Consider Andromeda - Alternative View

Consider Andromeda - Alternative View
Consider Andromeda - Alternative View

Video: Consider Andromeda - Alternative View

Video: Consider Andromeda - Alternative View
Video: Andromeda and the Local Group (go to 2020 4K edition) 2024, June
Anonim

By clicking here you can zoom in on the image up to the scale of individual stars.

Experts from NASA and the Space Telescope Science Institute, Baltimore, have created a large-scale panorama of part of the Andromeda galaxy (M31), 48 thousand light-years wide, which is the most detailed and high-quality image of this galaxy, closest to us, to date. … In addition, this panorama is the largest ever image synthesized from images of the Hubble Space Telescope.

Despite the fact that the Andromeda galaxy is at a distance of 2.5 million light years from us, the capabilities of the Hubble telescope are enough to see individual stars of the galaxy, which is 61 thousand light years long. Such shooting is like shooting from a sufficiently large distance of the beach with the resolution to individual grains of sand. Only in this case, the role of grains of sand is played by stars, the number of which in the image is more than 100 million, grouped in thousands of star clusters included in the disk of the Andromeda galaxy.

Since the Andromeda galaxy is the closest galaxy to us, apart from our own galaxy, the Milky Way, it is a subject of increased interest to astronomers than the countless number of very distant galaxies that the Hubble telescope captures.

With stunning high resolution, this image is a kind of photographic map of Andromeda, which will be used by scientists in the study of large spiral galaxies, the dominant type of galaxies in the entire "galactic population" of the Universe, which number is approximately 100 billion. Previously, astronomers were unable to see every single star in such a vast image, and the new image is the first such image in which all the stars are represented in the context of their "home" galaxy.

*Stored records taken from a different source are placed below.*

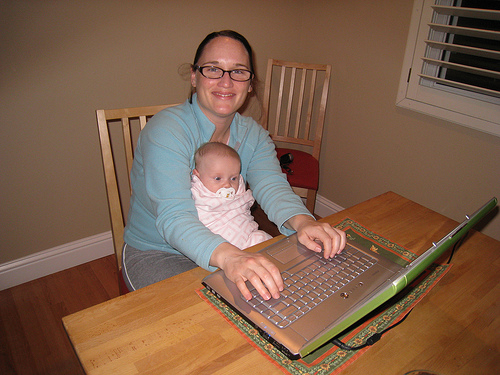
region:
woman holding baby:
[127, 23, 351, 297]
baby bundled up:
[190, 140, 281, 258]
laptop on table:
[205, 195, 495, 360]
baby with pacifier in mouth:
[190, 137, 270, 247]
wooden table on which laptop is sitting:
[52, 186, 497, 371]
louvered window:
[392, 27, 497, 132]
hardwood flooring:
[0, 251, 115, 371]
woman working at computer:
[121, 25, 351, 305]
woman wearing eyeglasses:
[117, 26, 347, 296]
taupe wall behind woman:
[6, 1, 87, 227]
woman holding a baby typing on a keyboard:
[107, 26, 489, 371]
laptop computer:
[197, 191, 498, 371]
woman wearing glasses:
[118, 16, 353, 318]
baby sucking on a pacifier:
[184, 129, 283, 260]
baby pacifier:
[214, 184, 241, 204]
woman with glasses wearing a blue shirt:
[177, 24, 267, 153]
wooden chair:
[236, 41, 343, 220]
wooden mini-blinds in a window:
[382, 0, 497, 147]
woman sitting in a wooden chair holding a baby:
[89, 13, 347, 300]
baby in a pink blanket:
[178, 133, 284, 263]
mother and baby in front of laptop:
[151, 30, 396, 318]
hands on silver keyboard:
[148, 206, 374, 313]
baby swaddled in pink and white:
[186, 130, 278, 259]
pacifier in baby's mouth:
[175, 131, 260, 228]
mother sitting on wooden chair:
[95, 19, 307, 271]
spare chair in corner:
[259, 23, 336, 212]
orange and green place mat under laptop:
[173, 198, 465, 372]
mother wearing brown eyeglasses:
[156, 21, 281, 111]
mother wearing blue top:
[96, 21, 336, 278]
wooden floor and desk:
[31, 242, 275, 364]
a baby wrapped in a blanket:
[181, 136, 293, 288]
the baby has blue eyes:
[188, 141, 271, 208]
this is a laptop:
[228, 153, 473, 360]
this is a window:
[401, 37, 488, 114]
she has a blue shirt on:
[118, 87, 196, 272]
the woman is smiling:
[179, 34, 308, 181]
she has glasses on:
[185, 41, 354, 166]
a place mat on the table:
[192, 283, 289, 373]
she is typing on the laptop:
[181, 203, 456, 283]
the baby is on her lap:
[143, 31, 370, 298]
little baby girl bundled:
[184, 142, 270, 232]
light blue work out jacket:
[149, 113, 325, 255]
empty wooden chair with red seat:
[260, 39, 372, 191]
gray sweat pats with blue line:
[106, 224, 235, 329]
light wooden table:
[117, 307, 244, 353]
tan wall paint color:
[21, 109, 84, 158]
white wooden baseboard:
[31, 251, 88, 271]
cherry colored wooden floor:
[23, 287, 74, 312]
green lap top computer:
[217, 239, 451, 362]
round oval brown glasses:
[189, 58, 297, 106]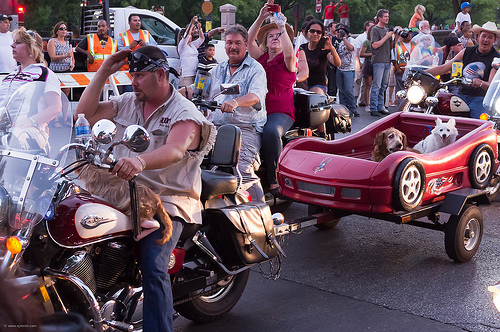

The Hubble telescope traces densely packed regions of stars in the central part of the galaxy shown on the left side of the image. Moving from the bulge of the center of the galaxy, the survey passes through clusters of stars and gas and dust clouds towards the more "rarefied" outskirts of the galactic disk, where there are dense enough star clusters that form a kind of ring around the galaxy. In addition to stars, this ring also contains dense dust clusters, visible as dark and black spots, impervious to the light of the stars behind them. And the uniform glow of the entire galactic disk is provided by relatively "cold" old red stars, which can be used to trace all the features of the development of the galaxy as a whole for more than a billion years.